- **Data to examine**:
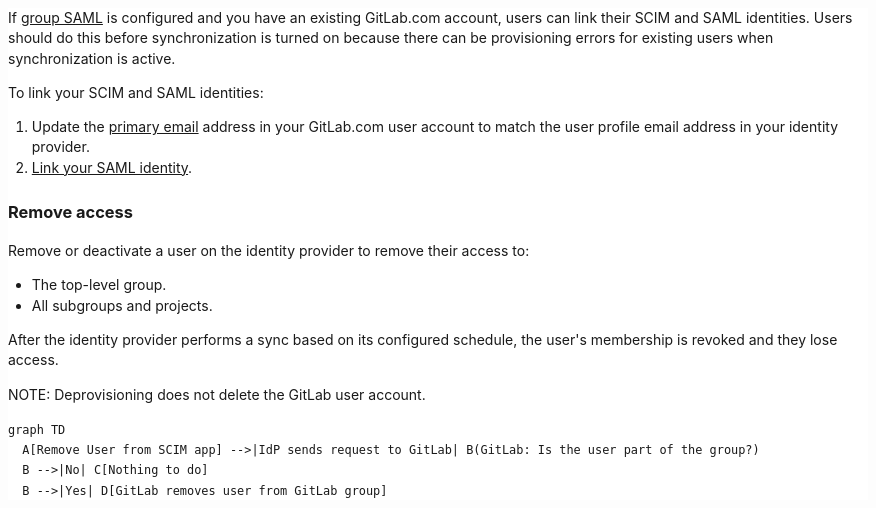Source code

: If [group SAML](index.md) is configured and you have an existing GitLab.com account, users can link their SCIM and SAML
identities. Users should do this before synchronization is turned on because there can be provisioning errors for
existing users when synchronization is active.

To link your SCIM and SAML identities:

1. Update the [primary email](../../profile/index.md#change-your-primary-email) address in your GitLab.com user account
   to match the user profile email address in your identity provider.
1. [Link your SAML identity](index.md#linking-saml-to-your-existing-gitlabcom-account).

### Remove access

Remove or deactivate a user on the identity provider to remove their access to:

- The top-level group.
- All subgroups and projects.

After the identity provider performs a sync based on its configured schedule, the user's membership is revoked and they
lose access.

NOTE:
Deprovisioning does not delete the GitLab user account.

```mermaid
graph TD
  A[Remove User from SCIM app] -->|IdP sends request to GitLab| B(GitLab: Is the user part of the group?)
  B -->|No| C[Nothing to do]
  B -->|Yes| D[GitLab removes user from GitLab group]
```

- **Work to complete**: Transcribe every line of the listing above exactly; skip the pictures.

- **Response for this exercise**:
Source code

: If [group SAML](index.md) is configured and you have an existing GitLab.com account, users can link their SCIM and SAML
identities. Users should do this before synchronization is turned on because there can be provisioning errors for
existing users when synchronization is active.

To link your SCIM and SAML identities:

1. Update the [primary email](../../profile/index.md#change-your-primary-email) address in your GitLab.com user account
   to match the user profile email address in your identity provider.
1. [Link your SAML identity](index.md#linking-saml-to-your-existing-gitlabcom-account).

### Remove access

Remove or deactivate a user on the identity provider to remove their access to:

- The top-level group.
- All subgroups and projects.

After the identity provider performs a sync based on its configured schedule, the user's membership is revoked and they
lose access.

NOTE:
Deprovisioning does not delete the GitLab user account.

```mermaid
graph TD
  A[Remove User from SCIM app] -->|IdP sends request to GitLab| B(GitLab: Is the user part of the group?)
  B -->|No| C[Nothing to do]
  B -->|Yes| D[GitLab removes user from GitLab group]
```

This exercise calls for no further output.